O nome da coisa

Anabela Fino
Ao contrário do que se poderia esperar, tendo presente o «terramoto» político provocado pelo «caso Marcelo», a divulgação pela revista Visão, na semana passada, dos planos do Governo para pôr de pé uma «central de comunicação» não suscitou grande polémica.
O tema voltou a ser abordado anteontem, terça-feira, pelo jornal Público, numa notícia onde se dá conta que o novo Gabinete de Informação e Comunicação (GIC) a ser criado na Presidência do Conselho de Ministros custará cerca de dois milhões de euros, conforme previsto no Orçamento do Estado.
A «central de comunicação», como já foi baptizado o GIC, foi aprovada em Conselho de Ministros, segundo o mesmo jornal, e deverá entrar em funções no final do ano ou no início de 2005.

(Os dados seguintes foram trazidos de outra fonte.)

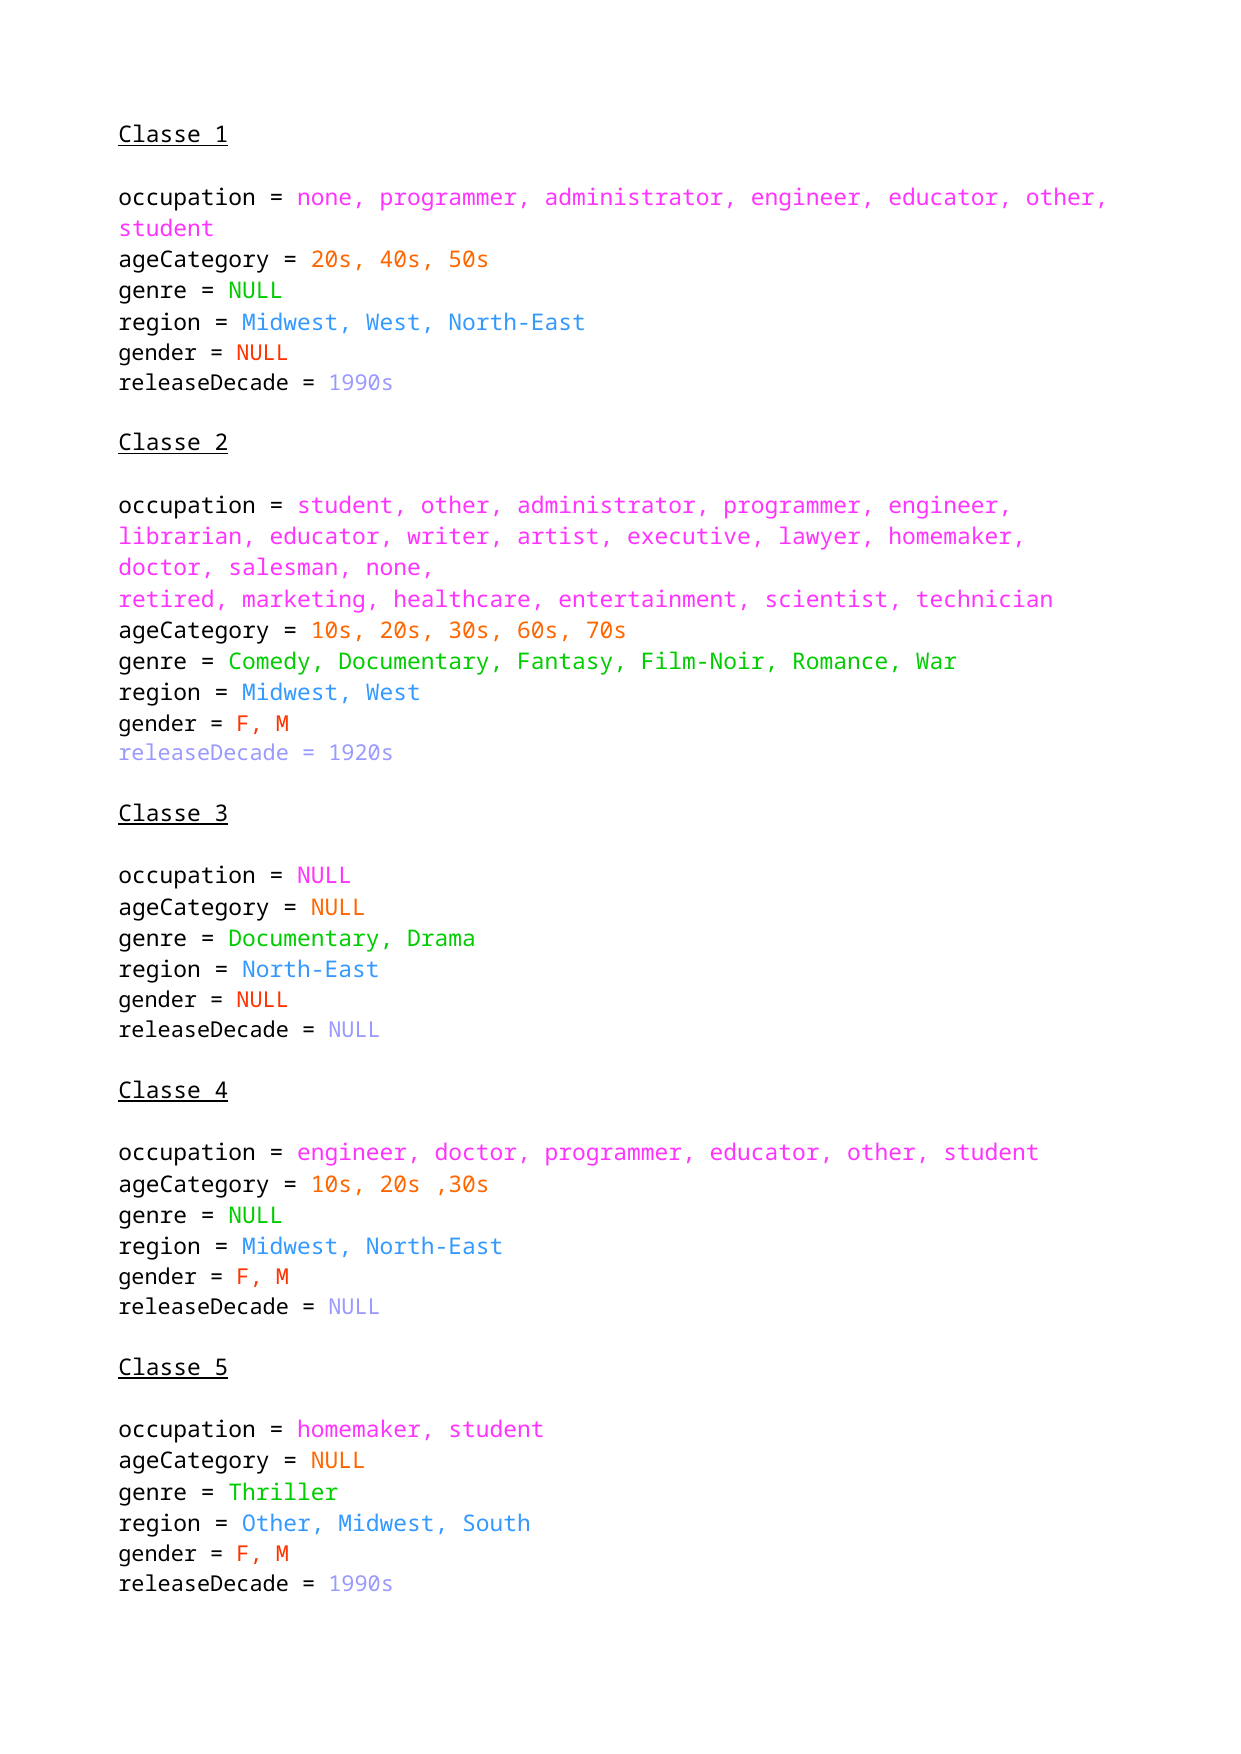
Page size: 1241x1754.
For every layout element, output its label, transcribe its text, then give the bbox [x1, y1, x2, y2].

text ageCategory = 20s, 40s, 50s [118, 243, 1122, 274]
text occupation = engineer, doctor, programmer, educator, other, student [118, 1136, 1122, 1167]
text Classe 3 [118, 797, 1122, 828]
text releaseDecade = 1990s [118, 1568, 1122, 1598]
text releaseDecade = 1990s [118, 367, 1122, 396]
text occupation = none, programmer, administrator, engineer, educator, other, student [118, 181, 1122, 243]
text region = Midwest, West, North-East [118, 306, 1122, 337]
text genre = Documentary, Drama [118, 922, 1122, 953]
text gender = NULL [118, 337, 1122, 367]
text releaseDecade = 1920s [118, 737, 1122, 767]
text ageCategory = NULL [118, 1444, 1122, 1476]
text genre = Comedy, Documentary, Fantasy, Film-Noir, Romance, War [118, 645, 1122, 676]
text genre = NULL [118, 274, 1122, 306]
text Classe 1 [118, 118, 1122, 149]
text gender = F, M [118, 1538, 1122, 1568]
text gender = F, M [118, 1261, 1122, 1291]
text Classe 4 [118, 1074, 1122, 1105]
text gender = NULL [118, 984, 1122, 1014]
text genre = Thriller [118, 1476, 1122, 1507]
text ageCategory = 10s, 20s ,30s [118, 1167, 1122, 1199]
text region = Other, Midwest, South [118, 1507, 1122, 1538]
text occupation = homemaker, student [118, 1413, 1122, 1444]
text ageCategory = NULL [118, 891, 1122, 922]
text occupation = student, other, administrator, programmer, engineer, librarian, educator, writer, artist, executive, lawyer, homemaker, doctor, salesman, none, [118, 489, 1122, 582]
text gender = F, M [118, 707, 1122, 737]
text Classe 2 [118, 426, 1122, 457]
text region = Midwest, North-East [118, 1230, 1122, 1261]
text retired, marketing, healthcare, entertainment, scientist, technician [118, 582, 1122, 614]
text ageCategory = 10s, 20s, 30s, 60s, 70s [118, 614, 1122, 645]
text Classe 5 [118, 1351, 1122, 1382]
text releaseDecade = NULL [118, 1291, 1122, 1321]
text releaseDecade = NULL [118, 1014, 1122, 1044]
text region = Midwest, West [118, 676, 1122, 707]
text occupation = NULL [118, 859, 1122, 891]
text genre = NULL [118, 1199, 1122, 1230]
text region = North-East [118, 953, 1122, 984]
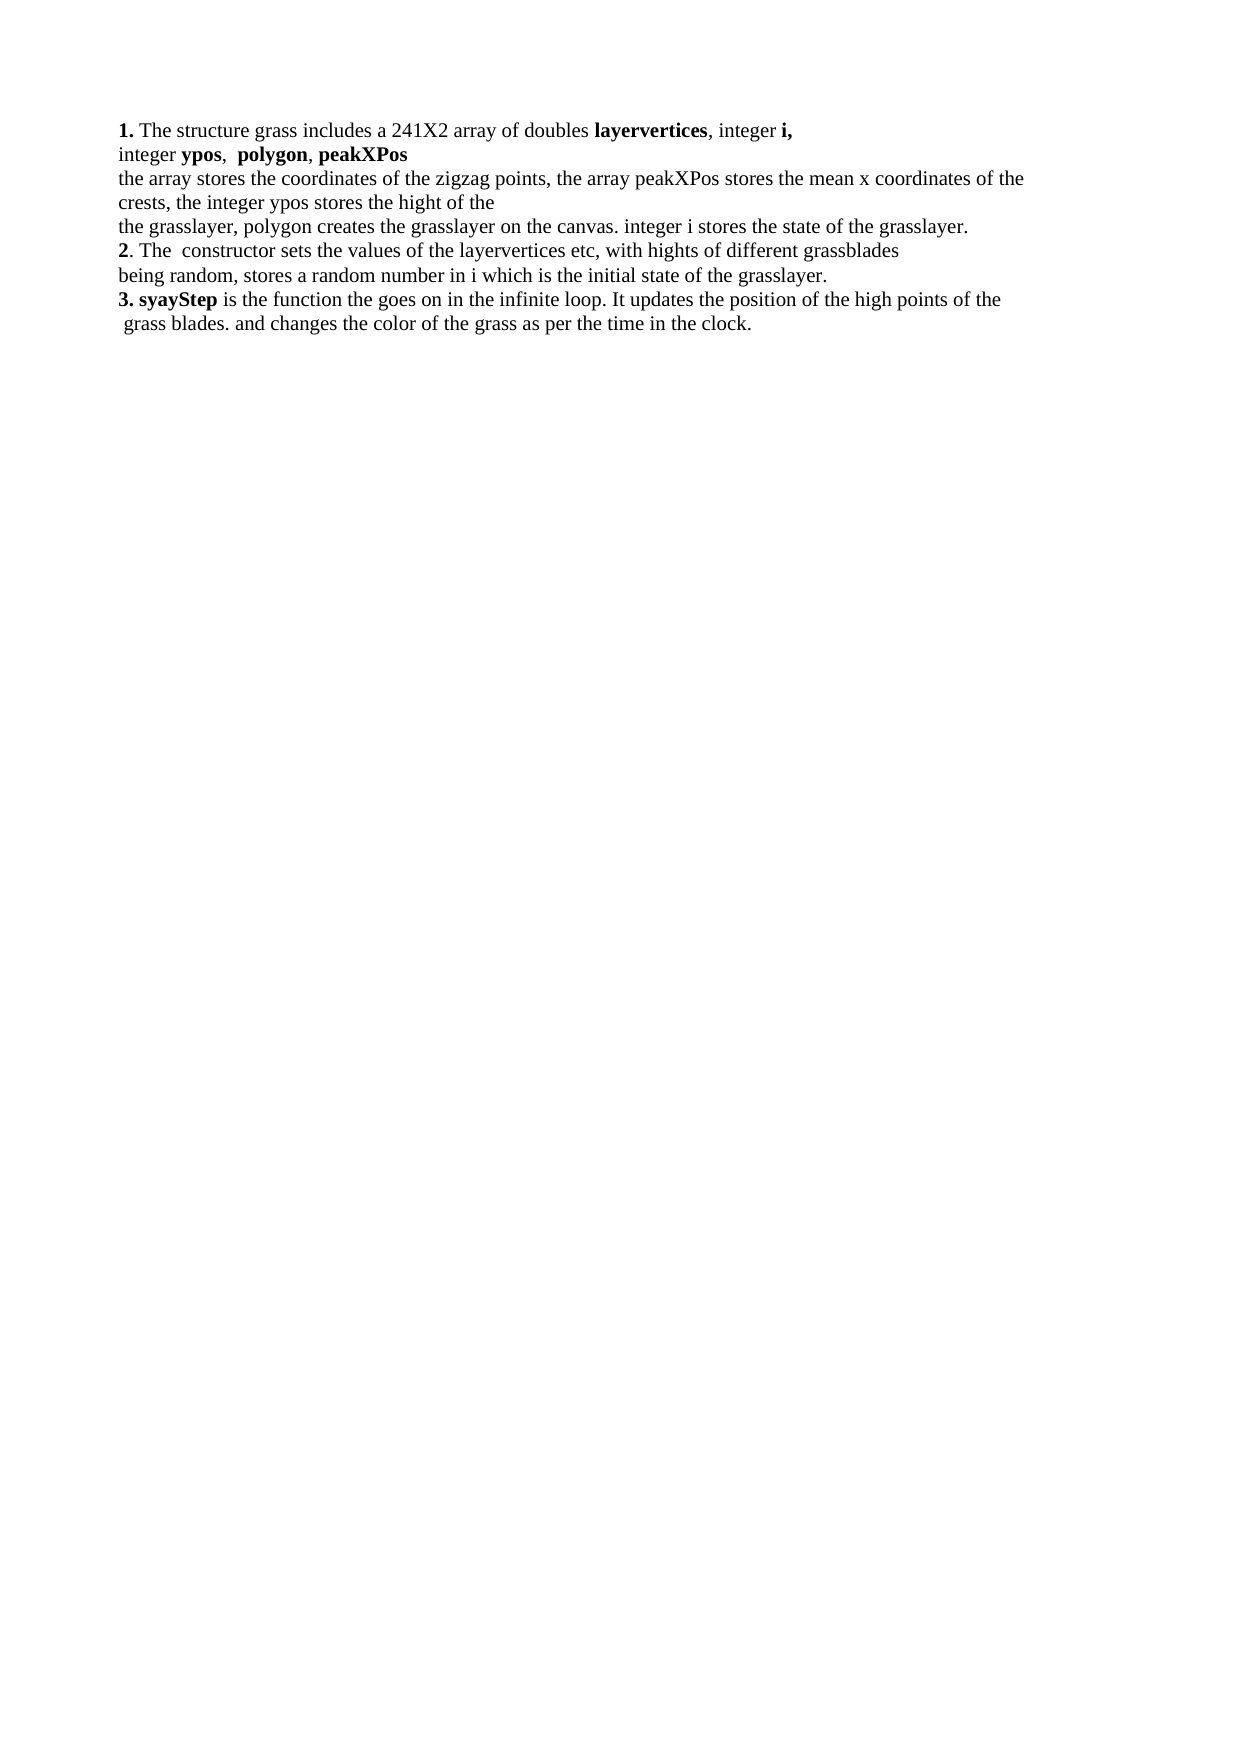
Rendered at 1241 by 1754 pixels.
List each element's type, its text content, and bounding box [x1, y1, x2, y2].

text being random, stores a random number in i which is the initial state of the grasslayer. [118, 262, 1122, 287]
text 1. The structure grass includes a 241X2 array of doubles layervertices, integer i, [118, 118, 1122, 142]
text integer ypos, polygon, peakXPos [118, 142, 1122, 166]
text the array stores the coordinates of the zigzag points, the array peakXPos stores the mean x coordinates of the [118, 166, 1122, 190]
text crests, the integer ypos stores the hight of the [118, 190, 1122, 214]
text 3. syayStep is the function the goes on in the infinite loop. It updates the position of the high points of the [118, 287, 1122, 311]
text grass blades. and changes the color of the grass as per the time in the clock. [118, 311, 1122, 335]
text the grasslayer, polygon creates the grasslayer on the canvas. integer i stores the state of the grasslayer. [118, 214, 1122, 238]
text 2. The constructor sets the values of the layervertices etc, with hights of different grassblades [118, 238, 1122, 262]
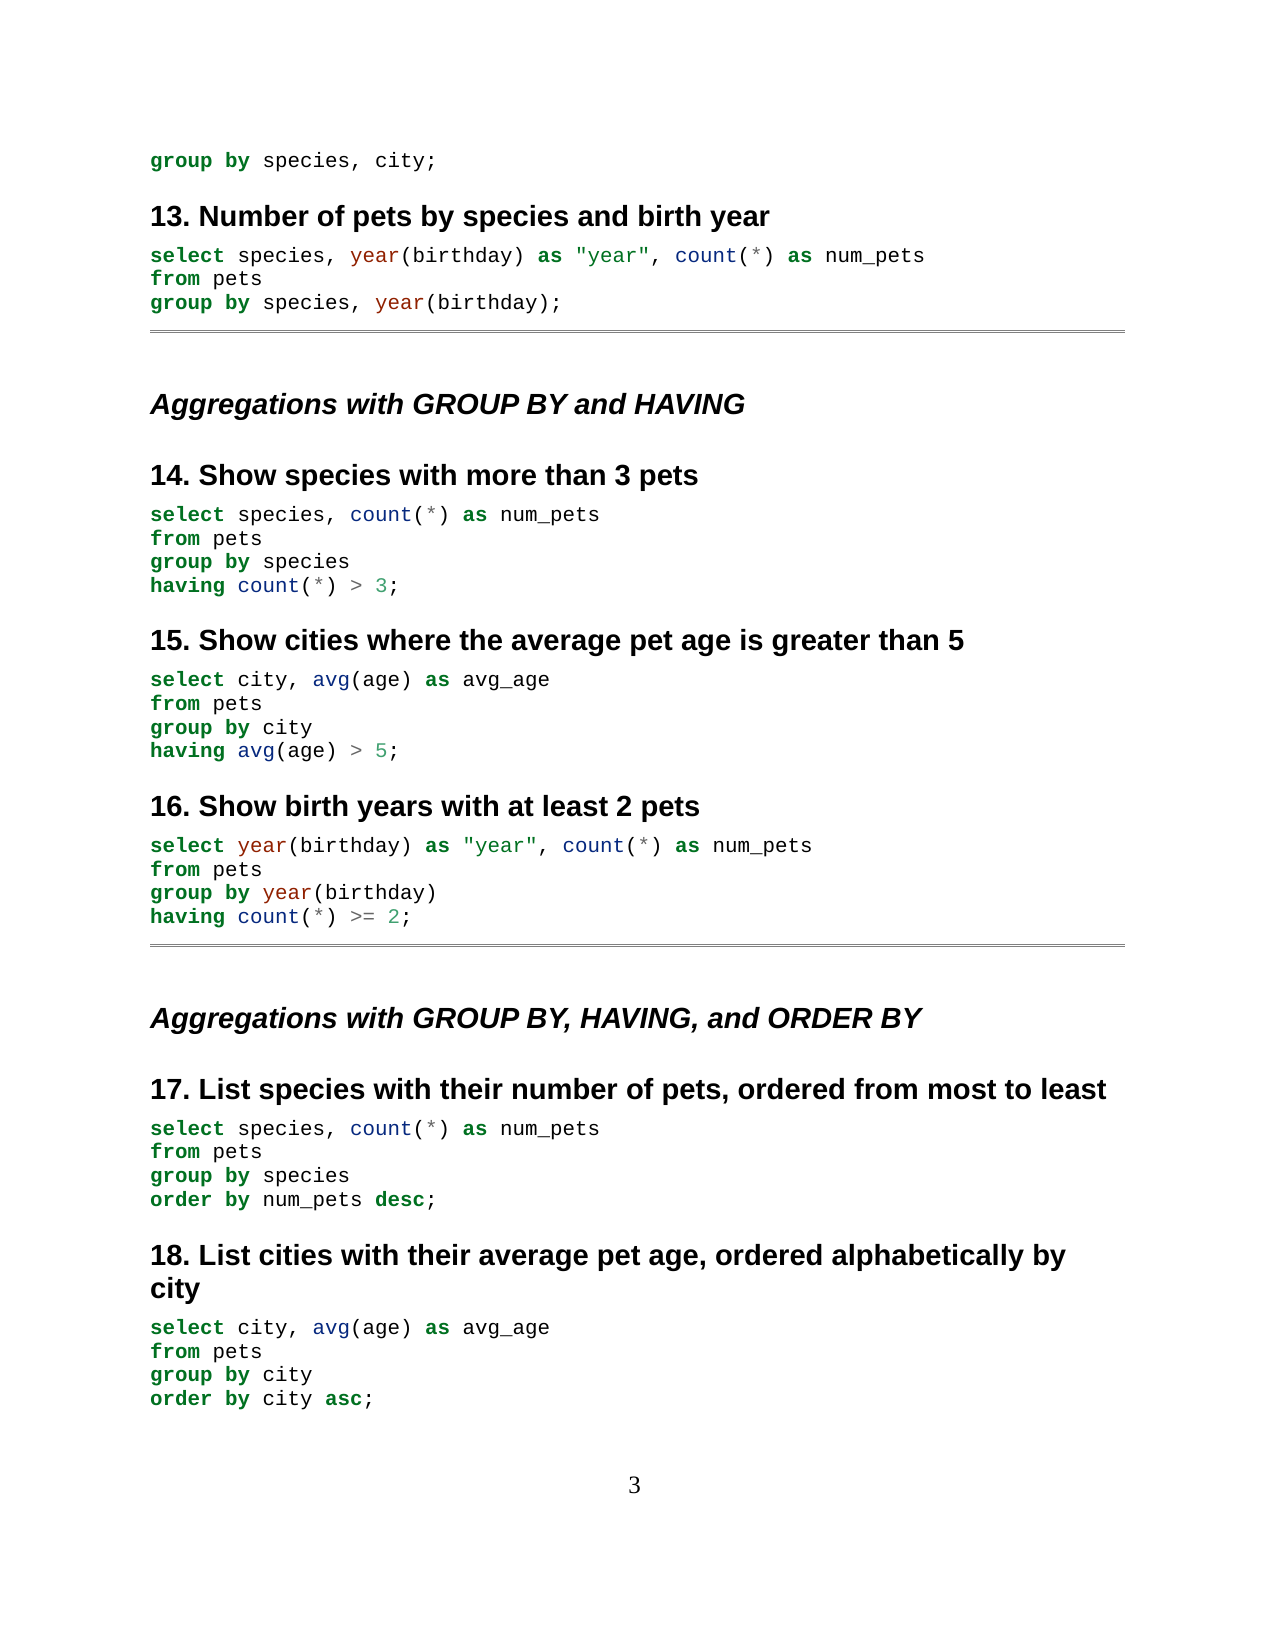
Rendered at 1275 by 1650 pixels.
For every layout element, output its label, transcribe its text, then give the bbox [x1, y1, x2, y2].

text group by year(birthday) [150, 882, 1125, 906]
subtitle Aggregations with GROUP BY, HAVING, and ORDER BY [150, 1001, 1125, 1034]
text having avg(age) > 5; [150, 740, 1125, 764]
subtitle 16. Show birth years with at least 2 pets [150, 789, 1125, 823]
text having count(*) > 3; [150, 575, 1125, 598]
text order by city asc; [150, 1388, 1125, 1412]
text order by num_pets desc; [150, 1189, 1125, 1212]
text group by species, city; [150, 150, 1125, 174]
text group by species [150, 1165, 1125, 1189]
text from pets [150, 268, 1125, 292]
text select species, count(*) as num_pets [150, 504, 1125, 527]
subtitle 14. Show species with more than 3 pets [150, 458, 1125, 491]
text group by species [150, 551, 1125, 575]
subtitle Aggregations with GROUP BY and HAVING [150, 387, 1125, 420]
text select species, count(*) as num_pets [150, 1118, 1125, 1142]
text group by city [150, 1364, 1125, 1388]
text having count(*) >= 2; [150, 906, 1125, 930]
text select species, year(birthday) as "year", count(*) as num_pets [150, 245, 1125, 268]
text select city, avg(age) as avg_age [150, 1317, 1125, 1341]
subtitle 13. Number of pets by species and birth year [150, 199, 1125, 232]
text from pets [150, 859, 1125, 882]
text select city, avg(age) as avg_age [150, 669, 1125, 693]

Entre as competências da central, refere ainda o Público, conta-se a produção de comunicação sobre as políticas públicas e a acção do governo; o estabelecimento de relações com os meios de comunicação social; o apoio a assessorias e outras estruturas de imprensa; o planeamento e apoio de campanhas de informação a promover.
O caderno de encargos não se fica por aqui, mas para o que interessa o atrás exposto chega e sobra. Temos assim que o Governo PSD-CDS/PP, não contente com a panóplia de comentadores residentes ou de arribação de que dispõe nos média; insatisfeito com as constantes prestações de ministros, secretários de Estado, assessores e homens de mão em tudo quanto é canal televisivo e radiofónico, jornais nacionais, regionais e folhas de paróquia, quer mais, muito mais.
Está talvez desagradado com as ferroadas recebidas aqui e ali, quando a escandaleira é muita e as comadres se zangam. Acha talvez que é escassa a discriminação praticada relativamente aos que ousam dizer que «o rei vai nu». Anseia, quem sabe, por começar o dia com louvores à sua excelência e hinos à sua perfeição. Qualquer coisa assim como os placares que Santana semeou pela capital enquanto esteve à frente da Câmara de Lisboa: «Já reparou como o Governo é bom?»
E que melhor forma para alcançar tal desiderato do que contratar profissionais, especialistas nas artes de dourar a pílula, relações públicas eméritos na arte de domar jornalistas renitentes, juntá-los numa GIC com olhos e ouvidos em todo o lado, bem oleada e dotada de meios?
Em tempos não tão distantes como isso uma coisa assim chamava-se de outro modo. Mas os tempos agora são outros, ainda que os objectivos sejam os mesmos. Há que ser democrata. E para isso nada melhor do que uma «central de comunicação» sempre pronta a lembrar que até os cães de fila só podem ladrar baixinho.